Facciamo ora un “Gedankenexperiment” come piaceva ad Einstein, un esperimento ideale da condursi miliardi di anni fa quando tutto cominciò. Mettiamoci subito dopo il Big bang nei panni immaginari d’un volterriano “autore ispirato” e tecnologizzato, dotato di orologio e anche di un laser, che per i fisici che verranno trasmetta una volta al secondo (il suo secondo, come misurato dai suoi orologi nucleari) un impulso di luce portante il messaggio “INVIO A VOI UN MESSAGGIO OGNI SECONDO”. Gli impulsi viaggiano nel novello spazio-tempo che va nascendo ed espandendosi. La luce viaggia a 300.000 km/sec, cosicché due impulsi successivi sono separati da 300.000 km, ma ciò vale soltanto all’inizio del loro viaggio cosmico, perché la separazione crescerà man mano che il loro viaggio proseguirà nello spazio durante i miliardi di anni, in conseguenza dell’espansione dello spazio che li separa. Quando due impulsi successivi arriveranno miliardi di anni dopo, qui sulla Terra, di quanto tempo risulteranno separati? di un secondo? No di certo. Di un anno? Vediamo i calcoli.

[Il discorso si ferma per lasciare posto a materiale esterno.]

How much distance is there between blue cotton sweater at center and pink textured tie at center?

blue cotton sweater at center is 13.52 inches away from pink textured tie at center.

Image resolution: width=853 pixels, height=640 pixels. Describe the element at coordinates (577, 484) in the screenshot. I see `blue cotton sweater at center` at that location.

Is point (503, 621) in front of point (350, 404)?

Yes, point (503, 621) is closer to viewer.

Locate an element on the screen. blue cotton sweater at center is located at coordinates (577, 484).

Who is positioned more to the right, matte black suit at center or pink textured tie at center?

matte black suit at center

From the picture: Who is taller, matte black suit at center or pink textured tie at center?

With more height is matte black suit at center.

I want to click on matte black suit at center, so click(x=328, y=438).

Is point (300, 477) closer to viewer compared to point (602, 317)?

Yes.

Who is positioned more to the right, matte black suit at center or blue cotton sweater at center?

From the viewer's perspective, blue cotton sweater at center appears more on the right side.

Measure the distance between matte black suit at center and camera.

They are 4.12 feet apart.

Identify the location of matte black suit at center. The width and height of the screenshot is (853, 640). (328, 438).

Il rapporto tra le durate terrestri odierne e le durate locali al Big bang, misurate all’apparizione dei primi nuclei atomici, cioè dopo il primo centimillesimo di secondo, quando si ha il confinamento dei quark in adroni, è all’incirca dato dalla temperatura di confinamento 10^12: infatti, rapportato alla temperatura attuale della radiazione cosmica di fondo (2,7 °K), quel numero c’informa di quanto maggiore fosse la frequenza della radiazione allora rispetto ad oggi, ovvero quanto più corta fosse misurata allora la durata temporale rispetto ad oggi. Cosicché dopo il primo impulso, il successivo sarà ricevuto sulla Terra non un secondo dopo, ma 10^12 secondi dopo.

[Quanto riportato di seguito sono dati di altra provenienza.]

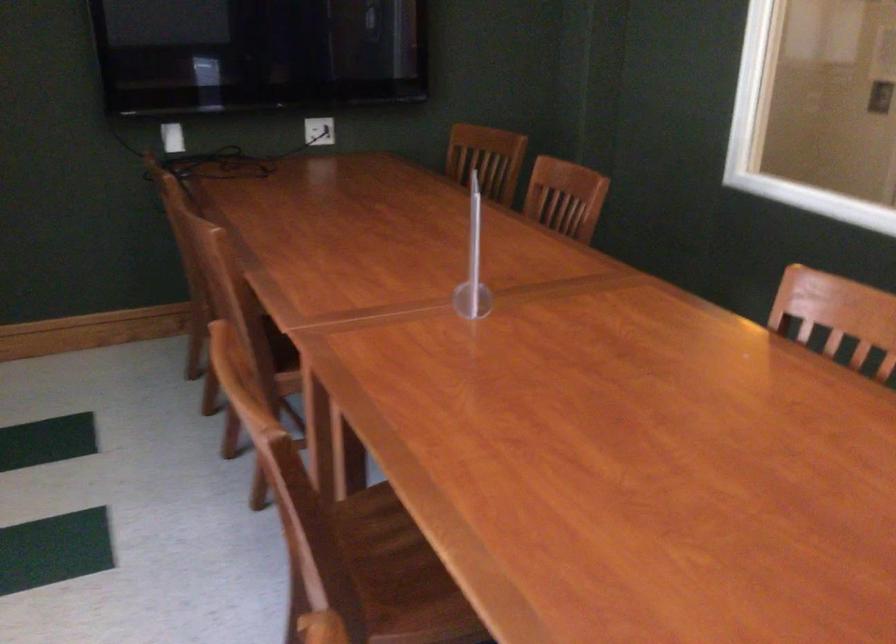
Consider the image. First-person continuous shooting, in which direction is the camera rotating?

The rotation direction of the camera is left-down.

Adesso, Lettore, devo segnalarti una coincidenza: moltiplicati per il fattore di trasformazione 10^12, 6 giorni al Big bang diventano… 16 miliardi di anni misurati oggi dalla Terra. Dopo il concetto esclusivamente biblico nella storia del pensiero umano di creazione ex nihilo, questa consonanza quantitativa tra il racconto biblico della Creazione divina e il racconto scientifico dell’evoluzione cosmico-biologica può impressionare! Certamente ha impressionato un razionalista come Antony Flew, che da campione mondiale dell’ateismo si è convertito ad apostolo del deismo. Io sono impressionato meno, confesso, a cagione del mio scetticismo sulle capacità della fisica odierna a descrivere affidabilmente condizioni così estreme dell’universo, ed anche per la scelta di questi ortodossi di far ticchettare gli orologi a partire dall’era dell’adronizzazione. Non conosco l’ebraico antico e non mi arrischio, neanche lontanamente, ad interpretare nelle vesti di Maimonide o di Nahmanide le prime parole della Bereshit “In principio Dio creò il cielo e la terra…”. Prima di concludere però, sento il dovere di aggiungere che scienziati diligenti e pii hanno ulteriormente affinato i calcoli, fino a far coincidere esattamente i 13,798 miliardi di anni dell’universo secondo la Nasa con i 5 giorni e mezzo per la creazione di Adamo secondo gli esegeti della Torah. Ma non annoierò i lettori con questi dettagli.